Susan has a Masters in English from Auburn University and a Welding Diploma from Bessemer State Technical College. She is a DONA certified birth doula and a Lamaze Certified Childbirth Educator. She is the mother of two children and devotes her time to improving the health of each person who gives birth and works to ensure the best start for every infant. 

Contact me: Susan Petrus

205-222-0343

Our Story:

Dalia and Susan met in the summer of 2005 when Susan, pregnant with her second child, took a childbirth class with Dalia. The two reconnected in early, 2007 as they were walking the halls of the Alabama State House, advocating for passage of a bill to license Certified Professional Midwives (CPMs). As they worked together planning educational events for the Alabama Birth Coalition, they decided to create a support group for consumers seeking information about their birth options. These monthly "Birth Stories and More" meetings at the local YWCA created a space where people could ask questions about birth, hear other's birth stories, and most importantly meet other people who believed birth was an experience to prepare for, celebrate, and even enjoy.  
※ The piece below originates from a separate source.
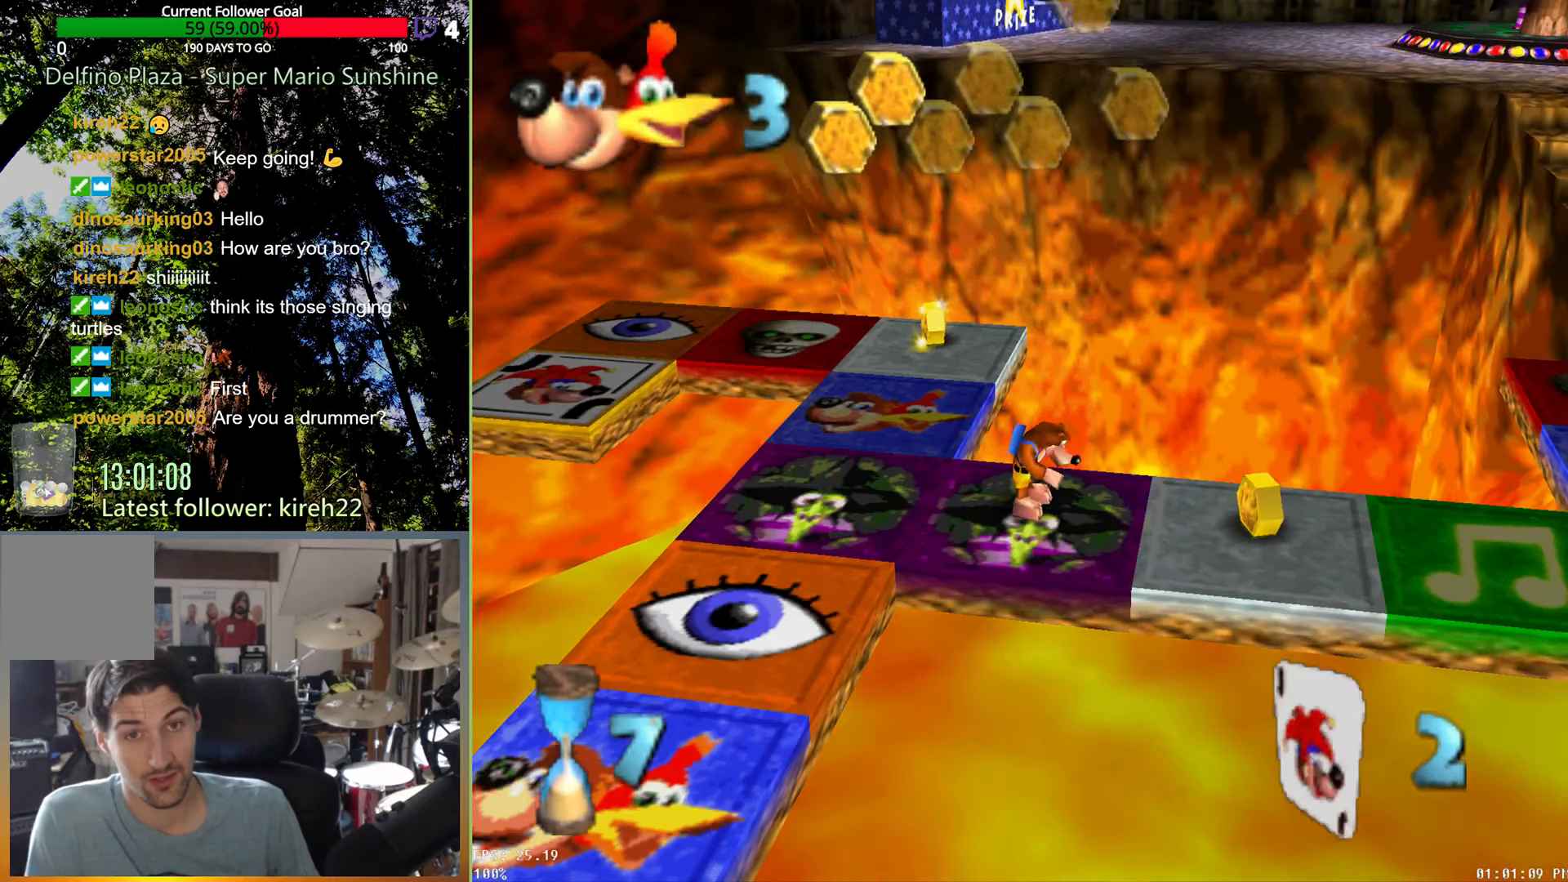
{"buttons": [], "left_stick": "center", "right_stick": "center", "events": []}
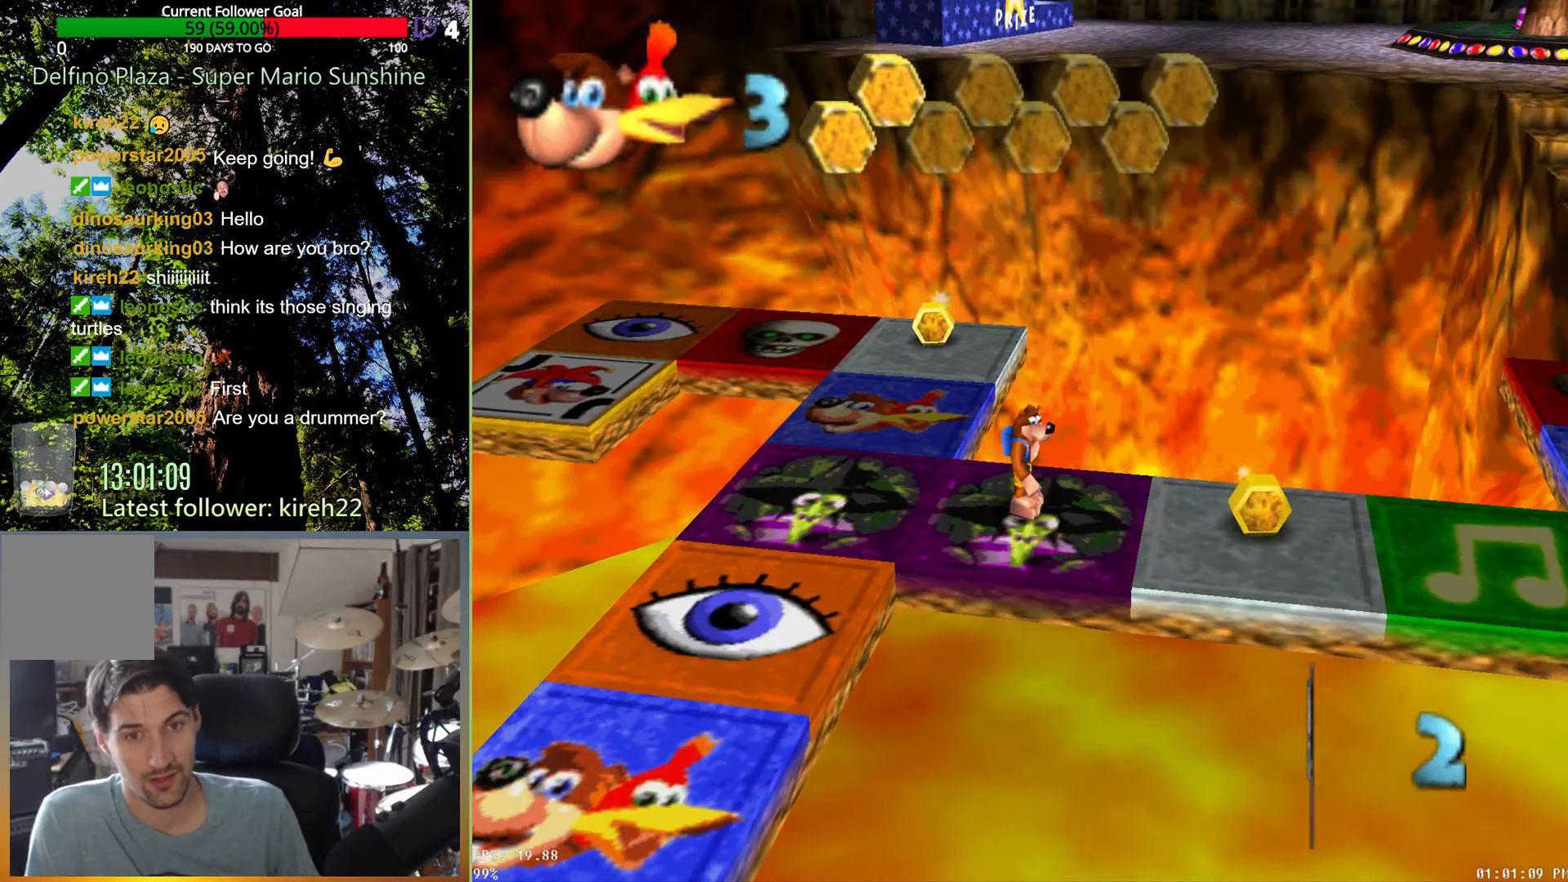
{"buttons": [], "left_stick": "center", "right_stick": "center", "events": []}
At that time, Dalia was working at an Early Head Start (EHS) program, a position she took after completing a Master's degree in Public Health, in Maternal and Child Health. At EHS, she served under-resourced parents who were expecting a baby, or who had children birth to age three. It was here that she came face to face with the people behind the poor maternal and fetal health outcomes she had studied. Many of these families didn't know they had choices about how and with whom they gave birth, and didn't have access to so-called luxury services, like doulas and out-of-hospital childbirth classes.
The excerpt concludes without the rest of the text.